The last few years have seen dramatic growth in the world of cryptocurrency, with new platforms and currencies appearing all the time. Despite changing trends and newcomers in the market, the originator, Bitcoin, remains the most valuable decentralized cryptocurrency by far. But as its value grows, does the same apply to the process of obtaining it? Is Bitcoin mining profitable these days?
Yes, mining Bitcoin is profitable in 2021, but there are barriers to access. It requires technical knowledge that often discourages new miners from attempting to build their own Bitcoin mining PC. Even so, mining continues to grow in scale and efficiency, which means there are new ways to earn Bitcoin such as yield farming, which leverages existing crypto assets to generate a return.
We’ve put together an update on the state of Bitcoin profitability, cryptocurrency, and blockchain industry trends to help you get started. We’ll also provide some tips on how to make money with cryptocurrency and what it takes to build a PC mining rig.
A short history of Bitcoin
Launched in 2009 by “Satoshi Nakamoto,” whose identity remains unknown, Bitcoin was the first cryptocurrency to scale. In the years since, it has risen to prominence through high-security blockchain technology to provide an open-source alternative to institutional currencies, like U.S. dollars and British pounds, which are backed by banks or governments. Bitcoin has maintained its status as the dominant cryptocurrency in spite of other cryptocurrency entries into the market.
The years 2018 and 2019 were slower – this was the so-called “crypto winter” – but the industry saw major gains in 2020 and 2021. For instance, a bull market through the end of 2020 led to a first-ever global cryptocurrency valuation of $1,000,000,000,000 in early January 2021 – yes, that’s $1 trillion.
What are the major factors driving Bitcoin’s growth?
Bitcoin, and the overall world of cryptocurrency, is operating on a stronger foundation than ever. Longtime investors and miners who followed early cryptocurrency trends and held onto their assets have reaped huge rewards many times over. Here we’ll discuss the 3 main factors driving Bitcoin’s recent and long-term growth.
1. Public awareness and acceptance
As the first cryptocurrency to hit the market, Bitcoin wasn’t embraced or even well-known in its early stages. But as the years pass, the rise in public awareness is pushing Bitcoin’s growth. This includes acceptance from both individual bitcoin miners and investors, as well as larger financial entities.
As Forbes reports, even major financial institutions are starting to engage with Bitcoin, as demonstrated by a massive rise in CME contracts for Bitcoin futures. According to Forbes, this “kind of growth is more than three times the heady 425% increase in Bitcoin’s price over the last year and a further representation of the unprecedented level of demand for exposure to the asset class among institutional investors.”

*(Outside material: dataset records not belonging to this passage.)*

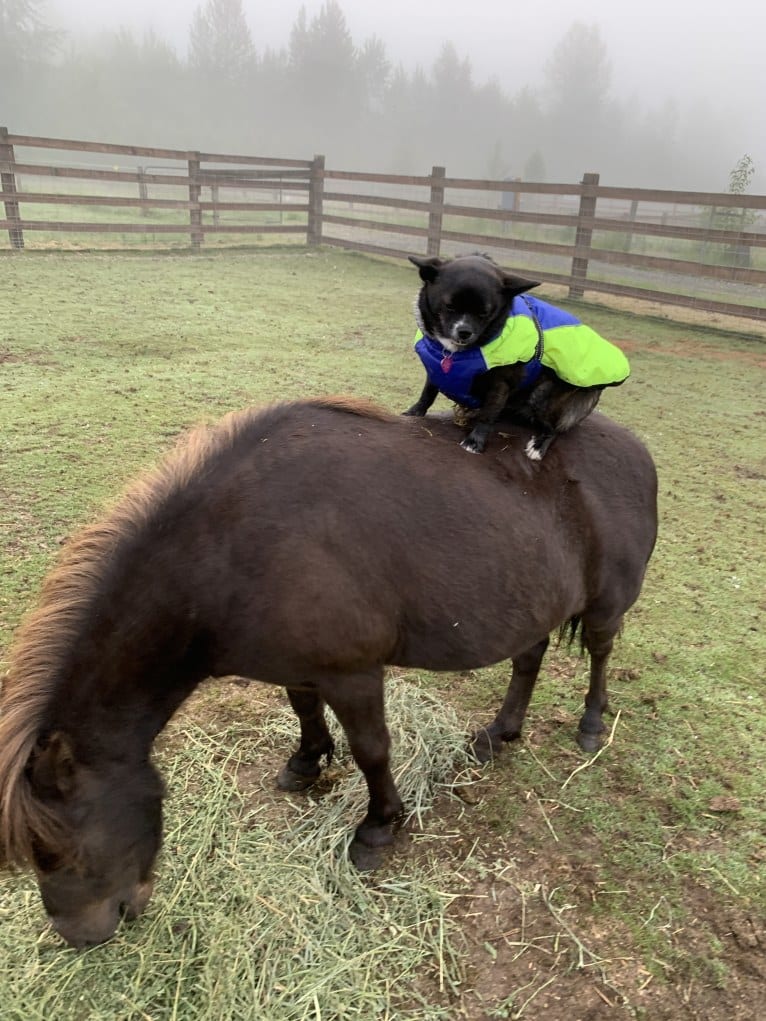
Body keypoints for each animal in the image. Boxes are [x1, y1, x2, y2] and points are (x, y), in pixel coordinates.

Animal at [0, 398, 661, 947]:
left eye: (61, 846)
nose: (81, 936)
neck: (230, 550)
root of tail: (635, 447)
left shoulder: (354, 674)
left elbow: (372, 750)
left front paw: (377, 828)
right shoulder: (300, 665)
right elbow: (303, 709)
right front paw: (307, 761)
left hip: (606, 605)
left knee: (600, 653)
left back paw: (592, 725)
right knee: (527, 659)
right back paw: (500, 733)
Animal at [404, 255, 633, 459]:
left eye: (485, 313)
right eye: (449, 306)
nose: (464, 332)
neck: (454, 354)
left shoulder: (501, 385)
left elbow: (488, 415)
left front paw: (475, 442)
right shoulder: (435, 372)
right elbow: (427, 394)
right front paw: (414, 413)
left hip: (539, 397)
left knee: (553, 429)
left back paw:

It looks like this trend will only continue, with Morgan Stanley recently becoming the first major bank to allow wealthy clients the ability to invest in bitcoin funds. That’s only a few days after Bitcoin broke a new record valuation of $60,000 per unit.
2. Limited supply of Bitcoin
Bitcoin and (certain other cryptocurrencies) ostensibly exist in a finite supply. So, as time passes and more people accumulate cryptocurrencies, miners are hunting for an increasingly small number of bitcoins. To facilitate growth and reduce inflation, most cryptocurrencies periodically go through what’s called a “halving” process.

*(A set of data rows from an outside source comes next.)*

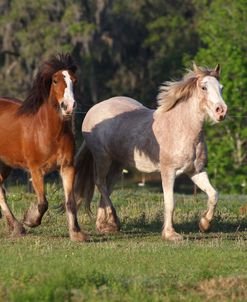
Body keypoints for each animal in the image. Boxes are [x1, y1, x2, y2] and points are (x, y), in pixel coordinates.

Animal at [0, 53, 86, 242]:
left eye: (74, 81)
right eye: (55, 80)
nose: (68, 106)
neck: (49, 132)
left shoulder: (67, 167)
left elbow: (70, 201)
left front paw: (76, 233)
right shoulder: (36, 170)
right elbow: (43, 203)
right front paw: (30, 220)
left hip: (5, 165)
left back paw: (16, 227)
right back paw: (18, 226)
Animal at [75, 63, 228, 241]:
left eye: (221, 87)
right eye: (204, 87)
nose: (221, 111)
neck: (182, 128)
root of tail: (94, 109)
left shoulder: (196, 171)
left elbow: (214, 195)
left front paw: (205, 224)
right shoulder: (168, 172)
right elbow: (170, 203)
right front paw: (170, 234)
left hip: (117, 164)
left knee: (107, 186)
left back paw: (104, 226)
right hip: (102, 158)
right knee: (100, 182)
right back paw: (114, 221)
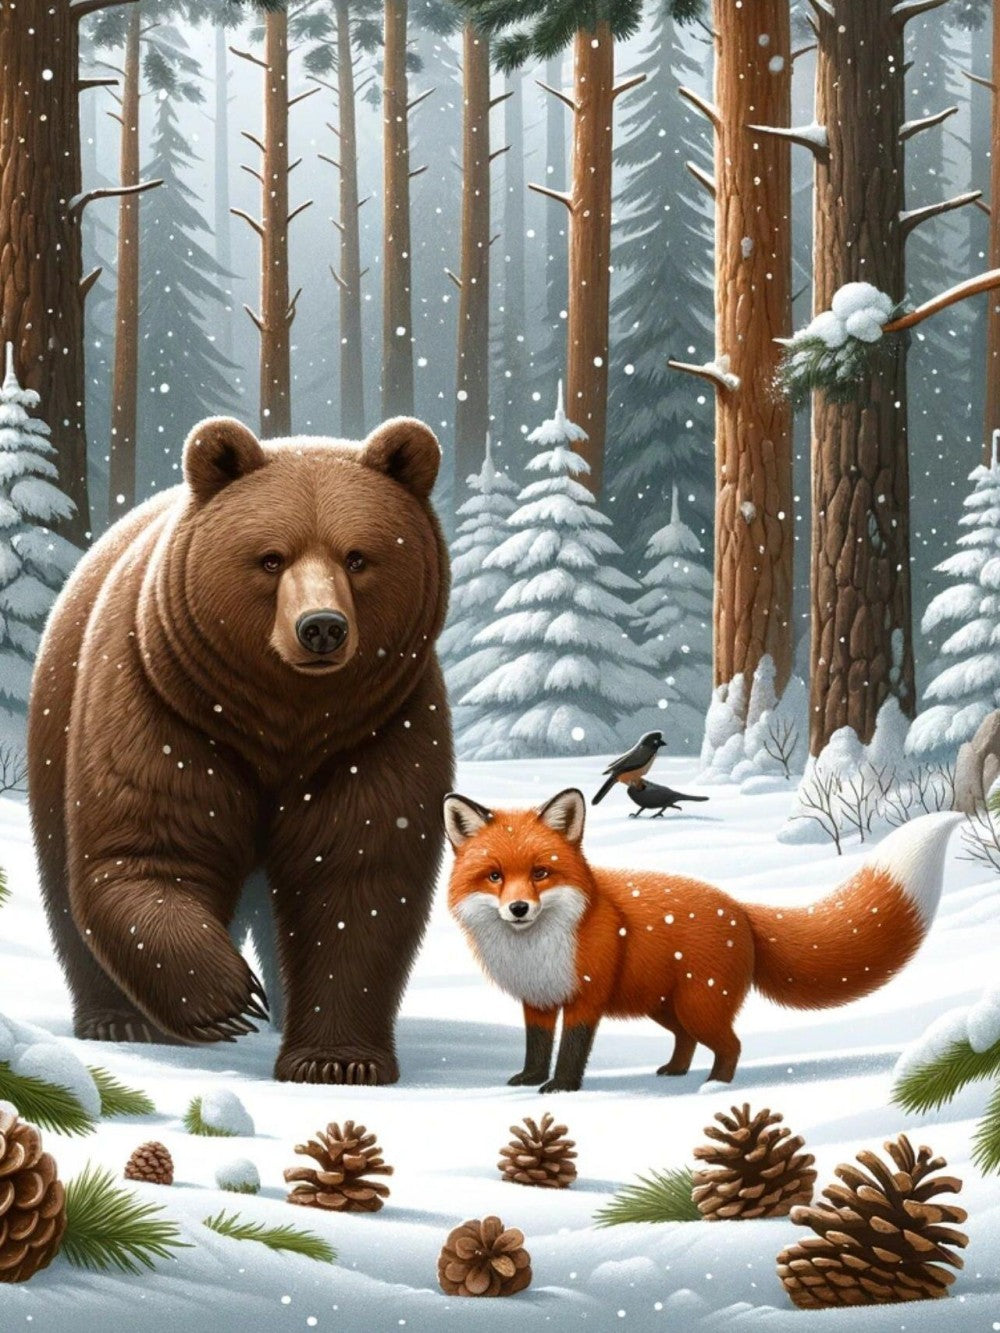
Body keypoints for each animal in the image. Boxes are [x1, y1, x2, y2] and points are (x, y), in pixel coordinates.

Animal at [27, 415, 454, 1085]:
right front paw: (229, 999)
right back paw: (120, 1021)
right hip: (58, 719)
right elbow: (148, 850)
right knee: (62, 873)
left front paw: (336, 1060)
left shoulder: (377, 733)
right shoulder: (166, 710)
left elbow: (358, 876)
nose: (322, 627)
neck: (281, 724)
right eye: (270, 558)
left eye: (358, 557)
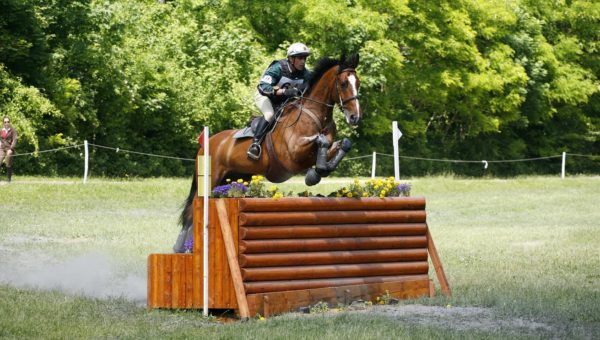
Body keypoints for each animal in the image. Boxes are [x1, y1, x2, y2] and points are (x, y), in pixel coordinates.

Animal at [173, 52, 360, 250]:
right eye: (343, 84)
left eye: (358, 83)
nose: (355, 117)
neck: (316, 115)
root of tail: (207, 142)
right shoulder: (292, 156)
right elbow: (320, 141)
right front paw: (315, 174)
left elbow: (342, 144)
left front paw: (321, 170)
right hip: (210, 179)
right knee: (193, 210)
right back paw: (181, 248)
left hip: (236, 178)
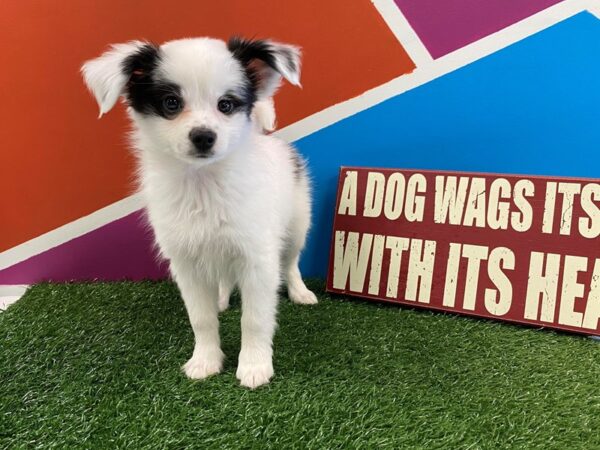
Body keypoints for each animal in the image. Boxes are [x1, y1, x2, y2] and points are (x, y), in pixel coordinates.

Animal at [84, 37, 318, 388]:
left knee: (290, 262)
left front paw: (254, 366)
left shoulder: (257, 259)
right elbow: (201, 318)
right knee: (222, 276)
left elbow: (255, 319)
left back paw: (300, 291)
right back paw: (221, 298)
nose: (204, 136)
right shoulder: (186, 263)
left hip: (297, 224)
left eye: (227, 105)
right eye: (170, 103)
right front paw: (205, 361)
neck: (203, 182)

In essence, this doubles the number of remaining bitcoins left to mine, but it also reduces the value of each bitcoin. For example, after a halving event – they occur about every 4 years – anyone with 2 bitcoin in their bitcoin wallet would have 4. In more technical terms, halving takes place whenever 210,000 blocks are created. Given that there is a limited number of bitcoin, however, there will only ever be 32 halvings ever. You can see a countdown to the next halving here.
3. Processing power and profitability
The biggest associated Bitcoin mining cost is the energy you consume in the process, whether it’s with a single rig or as part of a larger crypto farm. The industry’s overall energy impact has traditionally been an easy way to gauge growth, and The Guardian reported that it had become equivalent to the annual carbon footprint of Argentina. Their data is sourced from the Cambridge Bitcoin Electricity Consumption Index, where you can find up-to-the-minute information about the energy impact associated with mining.